Le modalità di implementazione delle politiche

Entrambe le visioni che abbiamo appena esaminato hanno cittadinanza nell’intero panorama europeo, ma la prevalenza di una sull’altra nella determinazione degli orientamenti politici e, pertanto, nella distribuzione delle risorse disponibili influenzerà in modo decisivo i prossimi scenari agricoli e rurali. Non è dunque fuori luogo chiedersi in che modo le due visioni possano andare ad alimentare le politiche di sviluppo rurale dei prossimi anni. Tra i risultati più significativi della conferenza di Salisburgo del 2003 vi è stata l’integrazione dell’approccio Leader nei processi di pianificazione. Come recitano le conclusioni della conferenza: “la futura politica deve veicolare il sostegno comunitario alle zone rurali attraverso delle partnership locali basate su un approccio partecipativo dal basso.

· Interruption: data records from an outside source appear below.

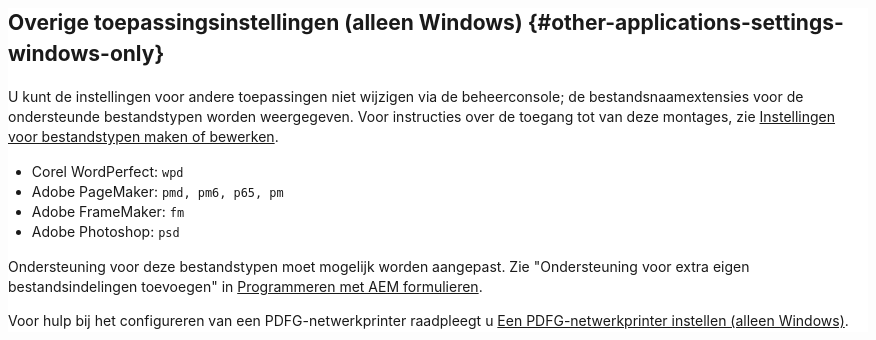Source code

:## Overige toepassingsinstellingen (alleen Windows) {#other-applications-settings-windows-only}

U kunt de instellingen voor andere toepassingen niet wijzigen via de beheerconsole; de bestandsnaamextensies voor de ondersteunde bestandstypen worden weergegeven. Voor instructies over de toegang tot van deze montages, zie [Instellingen voor bestandstypen maken of bewerken](https://help.adobe.com/en_US/AEMForms/6.1/AdminHelp/WS92d06802c76abadb-5145d5d12905ce07e7-7e42.2.html).

* Corel WordPerfect: `wpd`
* Adobe PageMaker: `pmd, pm6, p65, pm`
* Adobe FrameMaker: `fm`
* Adobe Photoshop: `psd`

Ondersteuning voor deze bestandstypen moet mogelijk worden aangepast. Zie &quot;Ondersteuning voor extra eigen bestandsindelingen toevoegen&quot; in [Programmeren met AEM formulieren](https://www.adobe.com/go/learn_aemforms_programming_62).

Voor hulp bij het configureren van een PDFG-netwerkprinter raadpleegt u [Een PDFG-netwerkprinter instellen (alleen Windows)](/help/forms/using/admin-help/setting-pdfg-network-printer-windows.md).
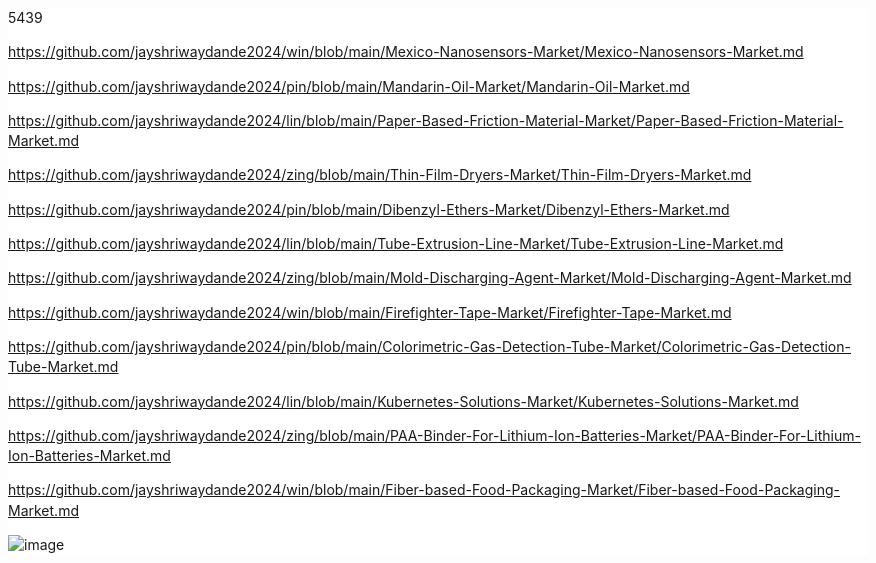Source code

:5439</p><p><a href="https://github.com/jayshriwaydande2024/win/blob/main/Mexico-Nanosensors-Market/Mexico-Nanosensors-Market.md">https://github.com/jayshriwaydande2024/win/blob/main/Mexico-Nanosensors-Market/Mexico-Nanosensors-Market.md</a></p><p><a href="https://github.com/jayshriwaydande2024/pin/blob/main/Mandarin-Oil-Market/Mandarin-Oil-Market.md">https://github.com/jayshriwaydande2024/pin/blob/main/Mandarin-Oil-Market/Mandarin-Oil-Market.md</a></p><p><a href="https://github.com/jayshriwaydande2024/lin/blob/main/Paper-Based-Friction-Material-Market/Paper-Based-Friction-Material-Market.md">https://github.com/jayshriwaydande2024/lin/blob/main/Paper-Based-Friction-Material-Market/Paper-Based-Friction-Material-Market.md</a></p><p><a href="https://github.com/jayshriwaydande2024/zing/blob/main/Thin-Film-Dryers-Market/Thin-Film-Dryers-Market.md">https://github.com/jayshriwaydande2024/zing/blob/main/Thin-Film-Dryers-Market/Thin-Film-Dryers-Market.md</a></p><p><a href="https://github.com/jayshriwaydande2024/pin/blob/main/Dibenzyl-Ethers-Market/Dibenzyl-Ethers-Market.md">https://github.com/jayshriwaydande2024/pin/blob/main/Dibenzyl-Ethers-Market/Dibenzyl-Ethers-Market.md</a></p><p><a href="https://github.com/jayshriwaydande2024/lin/blob/main/Tube-Extrusion-Line-Market/Tube-Extrusion-Line-Market.md">https://github.com/jayshriwaydande2024/lin/blob/main/Tube-Extrusion-Line-Market/Tube-Extrusion-Line-Market.md</a></p><p><a href="https://github.com/jayshriwaydande2024/zing/blob/main/Mold-Discharging-Agent-Market/Mold-Discharging-Agent-Market.md">https://github.com/jayshriwaydande2024/zing/blob/main/Mold-Discharging-Agent-Market/Mold-Discharging-Agent-Market.md</a></p><p><a href="https://github.com/jayshriwaydande2024/win/blob/main/Firefighter-Tape-Market/Firefighter-Tape-Market.md">https://github.com/jayshriwaydande2024/win/blob/main/Firefighter-Tape-Market/Firefighter-Tape-Market.md</a></p><p><a href="https://github.com/jayshriwaydande2024/pin/blob/main/Colorimetric-Gas-Detection-Tube-Market/Colorimetric-Gas-Detection-Tube-Market.md">https://github.com/jayshriwaydande2024/pin/blob/main/Colorimetric-Gas-Detection-Tube-Market/Colorimetric-Gas-Detection-Tube-Market.md</a></p><p><a href="https://github.com/jayshriwaydande2024/lin/blob/main/Kubernetes-Solutions-Market/Kubernetes-Solutions-Market.md">https://github.com/jayshriwaydande2024/lin/blob/main/Kubernetes-Solutions-Market/Kubernetes-Solutions-Market.md</a></p><p><a href="https://github.com/jayshriwaydande2024/zing/blob/main/PAA-Binder-For-Lithium-Ion-Batteries-Market/PAA-Binder-For-Lithium-Ion-Batteries-Market.md">https://github.com/jayshriwaydande2024/zing/blob/main/PAA-Binder-For-Lithium-Ion-Batteries-Market/PAA-Binder-For-Lithium-Ion-Batteries-Market.md</a></p><p><a href="https://github.com/jayshriwaydande2024/win/blob/main/Fiber-based-Food-Packaging-Market/Fiber-based-Food-Packaging-Market.md">https://github.com/jayshriwaydande2024/win/blob/main/Fiber-based-Food-Packaging-Market/Fiber-based-Food-Packaging-Market.md</a></p>
![image](https://github.com/user-attachments/assets/4773f2e9-0ac7-4eb2-9819-a5135da68b2b)

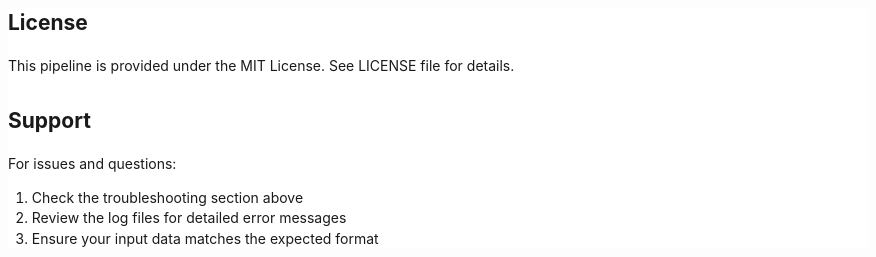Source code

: ## License

This pipeline is provided under the MIT License. See LICENSE file for details.

## Support

For issues and questions:
1. Check the troubleshooting section above
2. Review the log files for detailed error messages
3. Ensure your input data matches the expected format
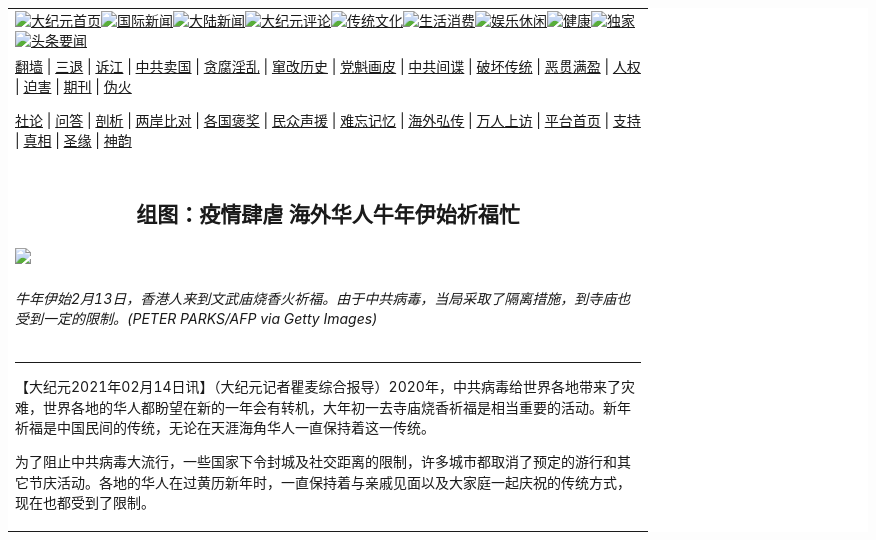 <a name="1" id="1" target="_blank"></a><span id="1"></span>
<table align=center border="0"><tr><td colspan="2" VALIGN=TOP><a href="https://github.com/19920513/djy/blob/master/gb/nf1351518.md#1"><img src="https://raw.githubusercontent.com/19920513/www/master/t/djy/1.jpg" title="大纪元首页" alt="大纪元首页"></a><a href="https://github.com/19920513/djy/blob/master/gb/n24hr.md#1"><img src="https://raw.githubusercontent.com/19920513/www/master/t/djy/3.jpg" title="国际新闻" alt="国际新闻"></a><a href="https://github.com/19920513/djy/blob/master/gb/nsc413.md#1"><img src="https://raw.githubusercontent.com/19920513/www/master/t/djy/4.jpg" title="大陆新闻" alt="大陆新闻"></a><a href="https://github.com/19920513/djy/blob/master/gb/news392.md#1"><img src="https://raw.githubusercontent.com/19920513/www/master/t/djy/5.jpg" title="大纪元评论" alt="大纪元评论"></a><a href="https://github.com/19920513/djy/blob/master/gb/news2007.md#1"><img src="https://raw.githubusercontent.com/19920513/www/master/t/djy/6.jpg" title="传统文化" alt="传统文化"></a><a href="https://github.com/19920513/djy/blob/master/gb/news2008.md#1"><img src="https://raw.githubusercontent.com/19920513/www/master/t/djy/7.jpg" title="生活消费" alt="生活消费"></a><a href="https://github.com/19920513/djy/blob/master/gb/ncyule.md#1"><img src="https://raw.githubusercontent.com/19920513/www/master/t/djy/8.jpg" title="娱乐休闲" alt="娱乐休闲"></a><a href="https://github.com/19920513/djy/blob/master/gb/nsc1002.md#1"><img src="https://raw.githubusercontent.com/19920513/www/master/t/djy/9.jpg" title="健康" alt="健康"></a><a href="https://github.com/19920513/djy/blob/master/gb/nf6092.md#1"><img src="https://raw.githubusercontent.com/19920513/www/master/t/djy/10a.jpg" title="独家" alt="独家"></a><a href="https://github.com/19920513/djy/blob/master/gb/nf4514.md#1"><img src="https://raw.githubusercontent.com/19920513/www/master/t/djy/12a.jpg" title="头条要闻" alt="头条要闻"></a></td></tr>
<tr><td colspan="2" VALIGN=TOP><a target="_blank" href="https://github.com/19920513/www/blob/master/README.md?zsrh#1">翻墙</a> | <a target="_blank" href="https://github.com/19920513/djy/blob/master/gb/nf5657.md#1">三退</a> | <a target="_blank" href="https://github.com/19920513/djy/blob/master/gb/nf6124.md#1">诉江</a> | <a target="_blank" href="https://github.com/19920513/djy/blob/master/gb/nf1176117.md#1">中共卖国</a> | <a target="_blank" href="https://github.com/19920513/djy/blob/master/gb/nf5773.md#1">贪腐淫乱</a> | <a target="_blank" href="https://github.com/19920513/djy/blob/master/gb/nf1176115.md#1">窜改历史</a> | <a target="_blank" href="https://github.com/19920513/djy/blob/master/gb/nf1176107.md#1">党魁画皮</a> | <a target="_blank" href="https://github.com/19920513/djy/blob/master/gb/nf1320400.md#1">中共间谍</a> | <a target="_blank" href="https://github.com/19920513/djy/blob/master/gb/nf1176114.md#1">破坏传统</a> | <a target="_blank" href="https://github.com/19920513/ntdtv/blob/master/gb/prog447_1.md#1">恶贯满盈</a> | <a target="_blank" href="https://github.com/19920513/djy/blob/master/gb/ncid278.md#1">人权</a> | <a target="_blank" href="https://github.com/19920513/djy/blob/master/gb/nf1176111.md#1">迫害</a> | <a target="_blank" href="https://gitlab.com/szzdlab/mh-qikan/blob/master/README.md#1">期刊</a> | <a target="_blank" href="https://github.com/19920513/djy/blob/master/gb/nf5562.md#1">伪火</a></p><p><a target="_blank" href="https://github.com/19920513/djy/blob/master/gb/9p.md#1">社论</a> | <a target="_blank" href="https://github.com/19920513/djy/blob/master/gb/nf4378.md#1">问答</a> | <a target="_blank" href="https://github.com/19920513/djy/blob/master/gb/nf5792.md#1">剖析</a> | <a target="_blank" href="https://github.com/19920513/djy/blob/master/gb/nf5735.md#1">两岸比对</a> | <a target="_blank" href="https://github.com/19920513/djy/blob/master/gb/nf6119.md#1">各国褒奖</a> | <a target="_blank" href="https://github.com/19920513/djy/blob/master/gb/nf6120.md#1">民众声援</a> | <a target="_blank" href="https://github.com/19920513/djy/blob/master/gb/nf1188594.md#1">难忘记忆</a> | <a target="_blank" href="https://github.com/19920513/djy/blob/master/gb/nf3180.md#1">海外弘传</a> | <a target="_blank" href="https://github.com/19920513/djy/blob/master/gb/nf5410.md#1">万人上访</a> | <a target="_blank" href="https://github.com/19920513/www/blob/master/README.md?zsrh#1">平台首页</a> | <a target="_blank" href="https://github.com/19920513/djy/blob/master/gb/nf4386.md#1">支持</a> | <a target="_blank" href="https://github.com/19920513/djy/blob/master/gb/nf4389.md#1">真相</a> | <a target="_blank" href="https://github.com/19920513/djy/blob/master/gb/nf5790.md#1">圣缘</a> | <a target="_blank" href="https://github.com/19920513/djy/blob/master/gb/nf4786.md#1">神韵</a></td></tr>
<tr><td VALIGN=TOP width="626"><h2 align=center>组图：疫情肆虐 海外华人牛年伊始祈福忙</h2>
<img width="600" src="https://i.epochtimes.com/assets/uploads/2021/02/2102130543262124-600x400.jpg" />
<h6>牛年伊始2月13日，香港人来到文武庙烧香火祈福。由于中共病毒，当局采取了隔离措施，到寺庙也受到一定的限制。(PETER PARKS/AFP via Getty Images)
</h6>
<hr>
	<p>【大纪元2021年02月14日讯】（大纪元记者瞿麦综合报导）2020年，<ahref="https://github.com/19920513/djy/blob/master/gb/tag/%E4%B8%AD%E5%85%B1%E7%97%85%E6%AF%92.md#1">中共病毒</a>给世界各地带来了灾难，世界各地的华人都盼望在新的一年会有转机，<ahref="https://github.com/19920513/djy/blob/master/gb/tag/%E5%A4%A7%E5%B9%B4%E5%88%9D%E4%B8%80.md#1">大年初一</a>去寺庙<ahref="https://github.com/19920513/djy/blob/master/gb/tag/%E7%83%A7%E9%A6%99%E7%A5%88%E7%A6%8F.md#1">烧香祈福</a>是相当重要的活动。新年祈福是<ahref="https://github.com/19920513/djy/blob/master/gb/tag/%E4%B8%AD%E5%9B%BD%E6%B0%91%E9%97%B4.md#1">中国民间</a>的传统，无论在天涯海角华人一直保持着这一传统。</p>
<p>为了阻止<ahref="https://github.com/19920513/djy/blob/master/gb/tag/%E4%B8%AD%E5%85%B1%E7%97%85%E6%AF%92.md#1">中共病毒</a>大流行，一些国家下令封城及社交距离的限制，许多城市都取消了预定的游行和其它节庆活动。各地的华人在过黄历新年时，一直保持着与亲戚见面以及大家庭一起庆祝的传统方式，现在也都受到了限制。</p>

Occorre lasciare lo spazio all’esplorazione di soluzioni innovative a livello locale”. In altre parole, l’approccio Leader dovrebbe progressivamente immettere nella pianificazione centralizzata la progettualità proveniente dal territorio, consentendo di coordinare le misure previste dal piano intorno a obiettivi precisi. Quale delle due visioni di agricoltura è più coerente con questo indirizzo? L’esperienza passata mostra che la visione neorurale si è andata consolidando proprio grazie alle esperienze maturate in tutta Europa attraverso i programmi Leader. Applicati in aree ad alta concentrazione di agricoltura familiare, essi hanno potuto sperimentare nuovi strumenti di supporto, in grado di favorire appropriate strategie competitive, e di legare i benefici individuali e settoriali a quelli del territorio. È dunque possibile prevedere che la visione neorurale dell’agricoltura sarà premiata dal nuovo corso delle politiche di sviluppo rurale: la necessità di legare il più possibile l’erogazione di risorse alla produzione di beni pubblici, la più facile identificazione delle famiglie agricole come cittadini del territorio rurale e la dimensione collettiva degli interventi renderà le partnership di piano meno sensibili ad argomenti basati sull’efficienza economica misurata direttamente attraverso i volumi di produzione e i fatturati.